Etwa zwei Milliarden der drei Milliarden Euro, die Kunden im vergangenen Jahr erhielten, stammten allerdings aus festverzinslichen Papieren. "Signifikante Senkungen sind daher zu erwarten, wie hoch die Einbußen ausfallen, hängt vom Einzelfall ab", sagt Lars Gatschke vom Verbraucherzentrale Bundesverband (VZBV).

Branchenexperte Heermann geht davon aus, dass bei nahezu allen Lebensversicherern die Beteiligung an den Bewertungsreserven sinken wird. "Es trifft alle, die klassische Lebensversicherungen der Hochzinsgenerationen im Bestand haben". Bei steigenden Kapitalmarktzinsen soll die Begrenzung wieder entfallen. Eine baldige Zinswende ist derzeit allerdings nicht in Sicht.

Die Versicherer, die die seit 2008 geltende Beteiligung an den Reserven als ungerecht kritisieren, müssen allerdings auch Kröten schlucken. Die Entlastung ist gekoppelt an eine Dividendensperre. Bei anhaltend niedrigen Zinsen werde die Versicherungswirtschaft über viele Jahre hinweg keine Dividenden mehr ausschütten können, warnt der Branchenverband GDV.
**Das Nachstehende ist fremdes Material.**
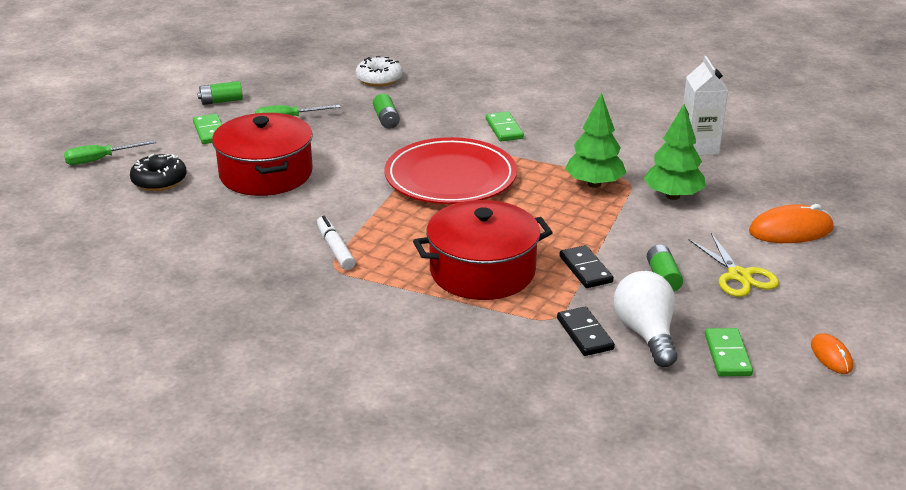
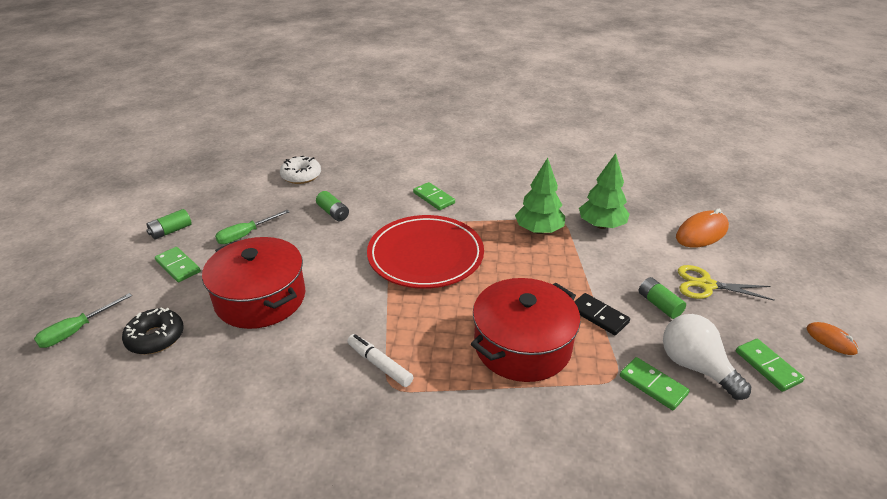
camera: 25 degrees left, 5 degrees up
black domino [557,307,615,356] -> green domino [620,357,690,410]
white carton [683,56,729,156] -> none
yellow scissors [689,233,779,297] -> yellow scissors turned 150 degrees clockwise [678,265,775,301]

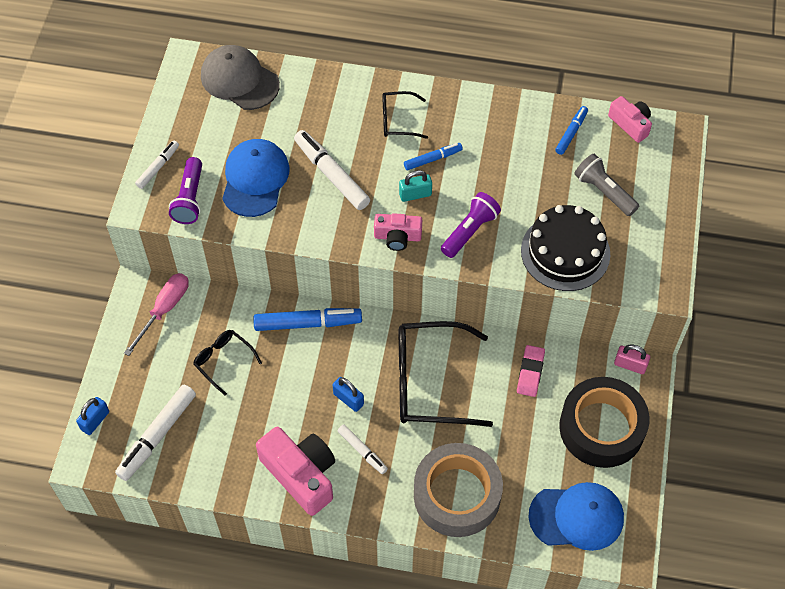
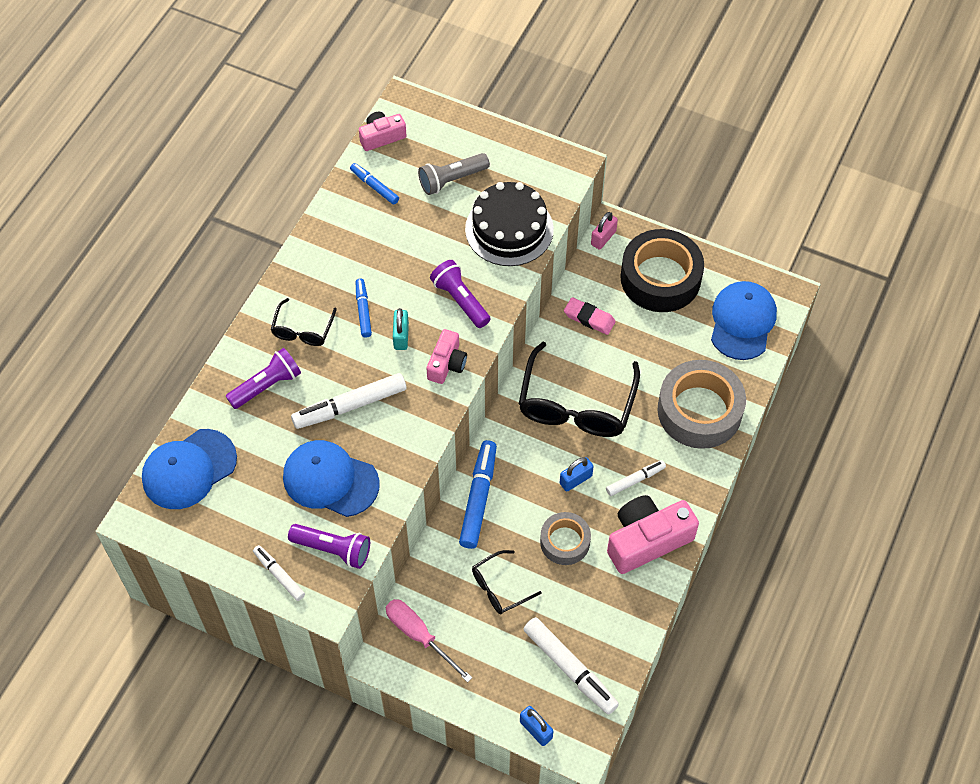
camera: 75 degrees left, 0 degrees up
grey cap [201,45,280,110] -> blue cap [142,429,237,509]
none -> purple flashlight [226,348,301,409]
none -> grey tape [540,512,591,565]

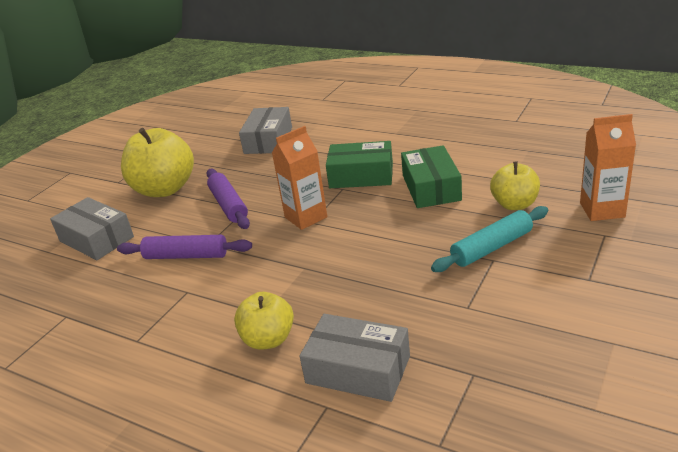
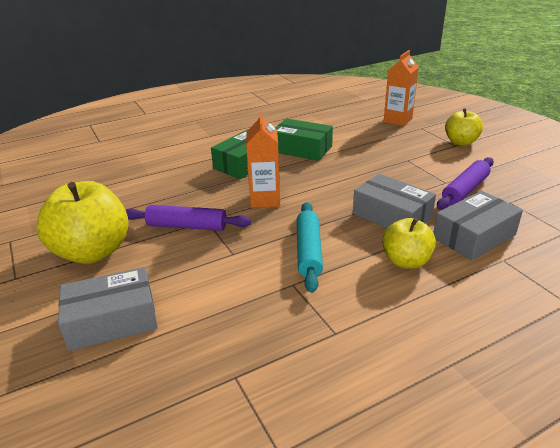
camera: 60 degrees left, 0 degrees up
purple rolling pin [117,235,252,259] -> purple rolling pin moved to [437,157,494,210]
grey box [239,107,292,154] -> grey box moved to [353,174,436,228]
turquoise rolling pin [431,206,548,272] -> turquoise rolling pin moved to [297,202,323,293]
yellow apple [490,162,540,210] -> yellow apple moved to [445,108,483,146]

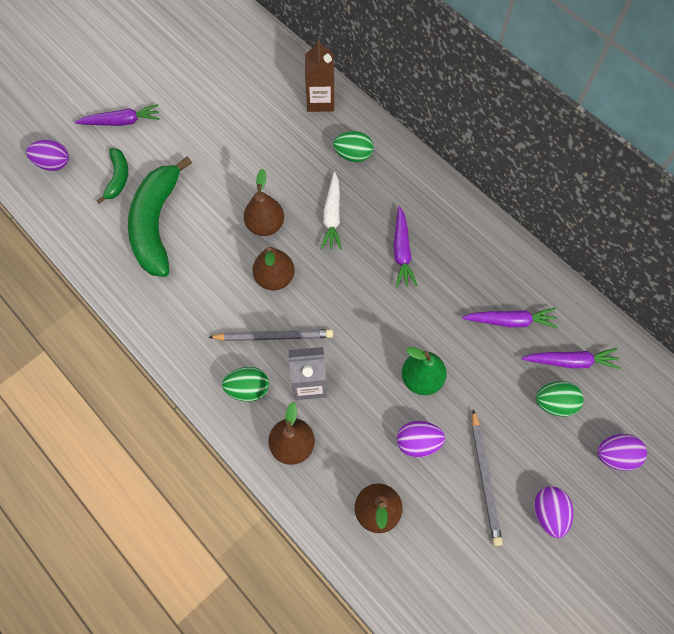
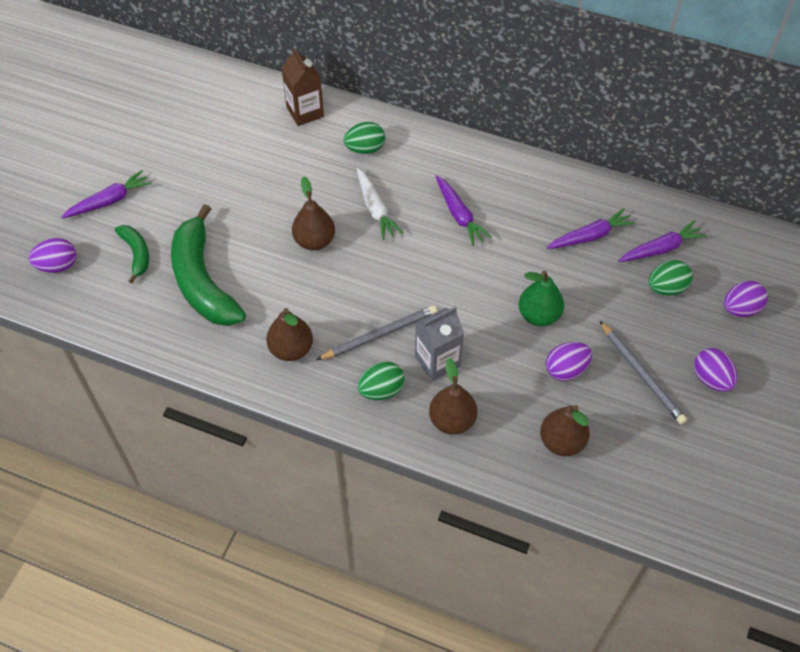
camera: 25 degrees left, 10 degrees down
brown pear [253,247,295,290] -> brown pear moved to [266,308,313,361]

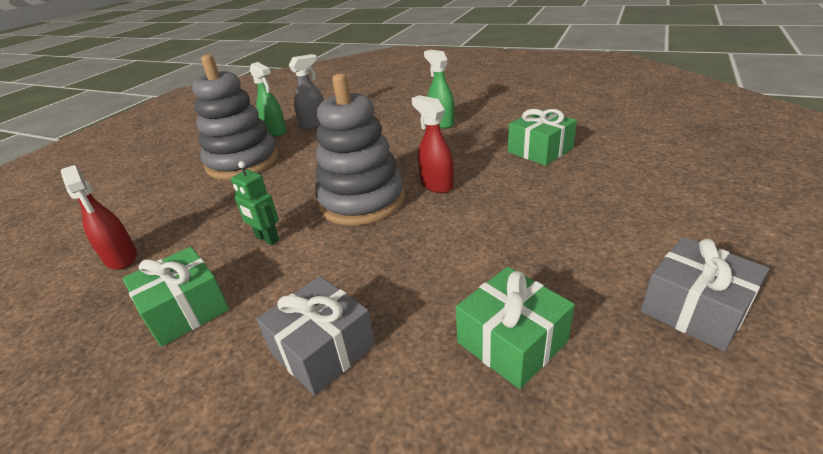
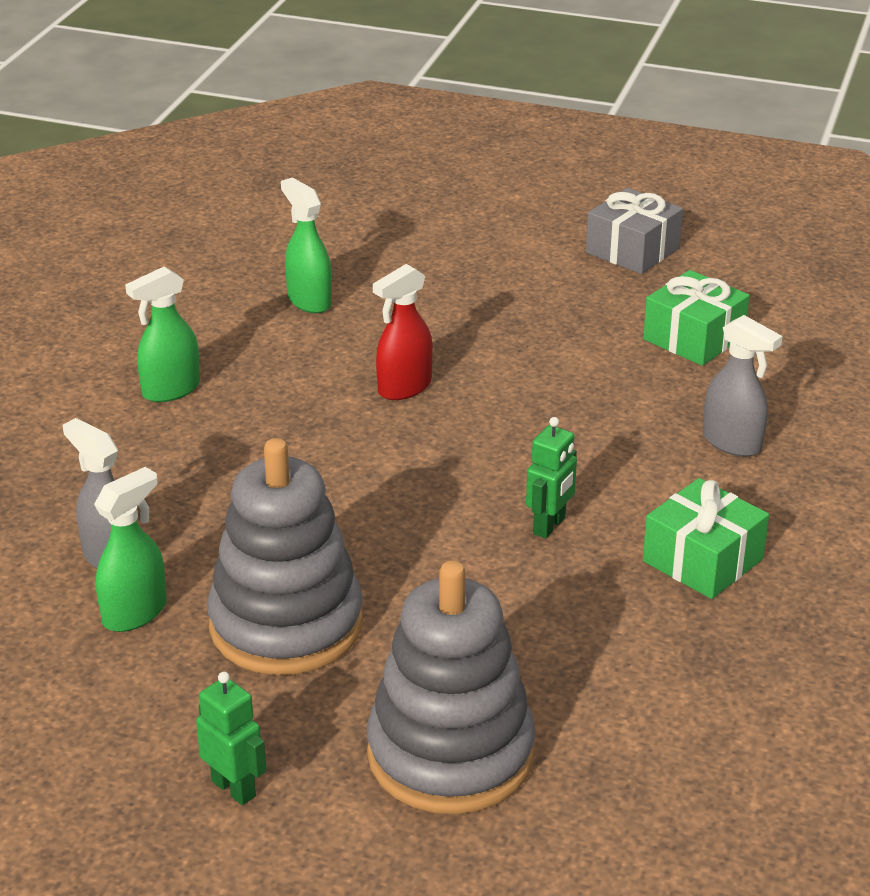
camera: 100 degrees left, 0 degrees up
red spray bottle [61,165,137,270] -> none
grey gift [256,276,375,396] -> grey spray bottle [703,315,783,457]
grey stacking toy [315,73,405,226] -> grey stacking toy moved to [367,561,535,814]
green gift [508,109,577,166] -> green spray bottle [281,178,332,313]
none -> green robot [196,672,266,805]

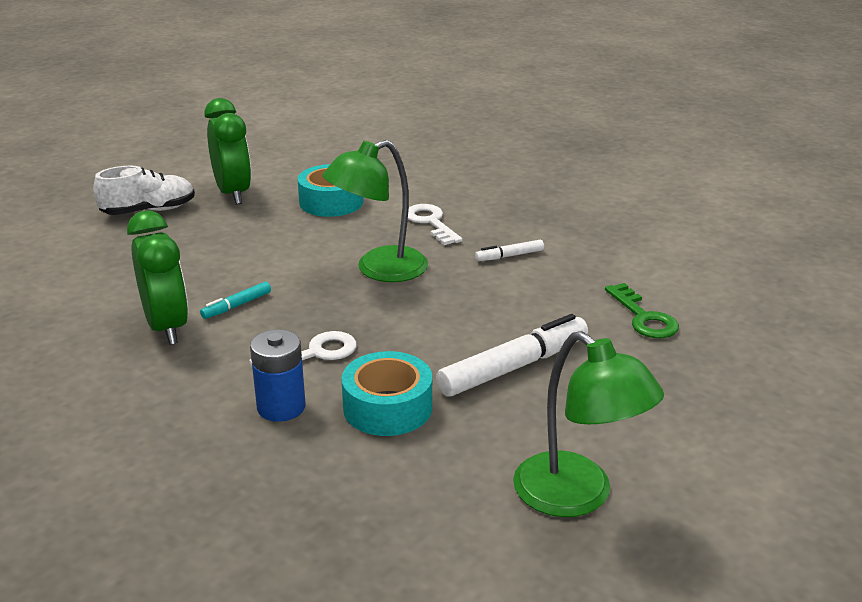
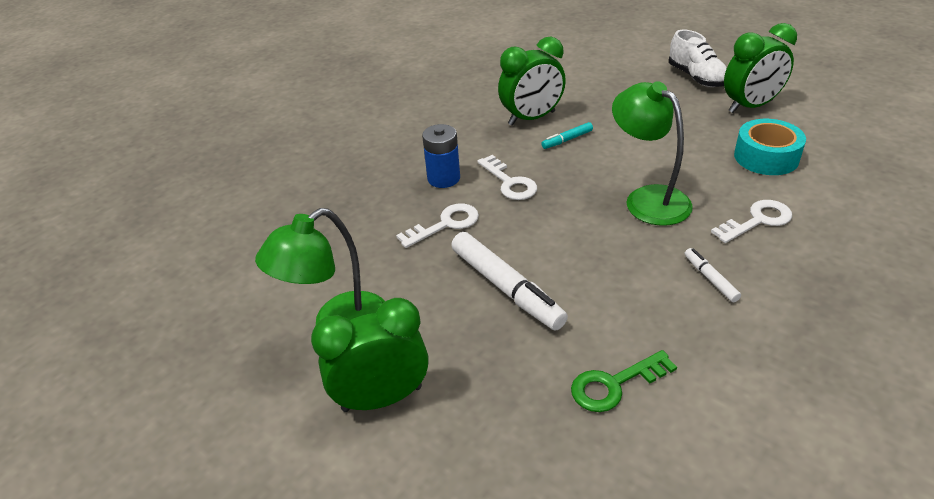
camera: 90 degrees right, 10 degrees up
turquoise marker [200,282,271,319] -> turquoise marker turned 75 degrees counterclockwise [541,122,593,149]
turquoise tape [341,351,432,436] -> white key [396,203,479,248]
none -> green clock [311,298,428,412]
"Die Unternehmen werden für Kapitalgeber unattraktiver", sagt Heermann. Das sei auch deshalb problematisch, weil die Versicherer wegen der verschärften Eigenkapitalregeln namens Solvency II ihre Kapitalbasis stärken müssen. Verbraucherschützer Gatschke sieht die Ausschüttungssperre dagegen positiv: "Sie gibt den Druck ins Unternehmen und in den Markt und schafft Problembewusstsein". Die Sperre bezieht sich nicht auf Gewinnabführungsverträge an Muttergesellschaften.

Zum 1. Januar 2015 soll zudem der Garantiezins für Neu-Verträge von 1,75 auf 1,25 Prozent gesenkt werden. Das dürfte weiter an der Attraktivität der klassischen Lebensversicherung nagen. Gut 90 Lebensversicherer gibt es in Deutschland.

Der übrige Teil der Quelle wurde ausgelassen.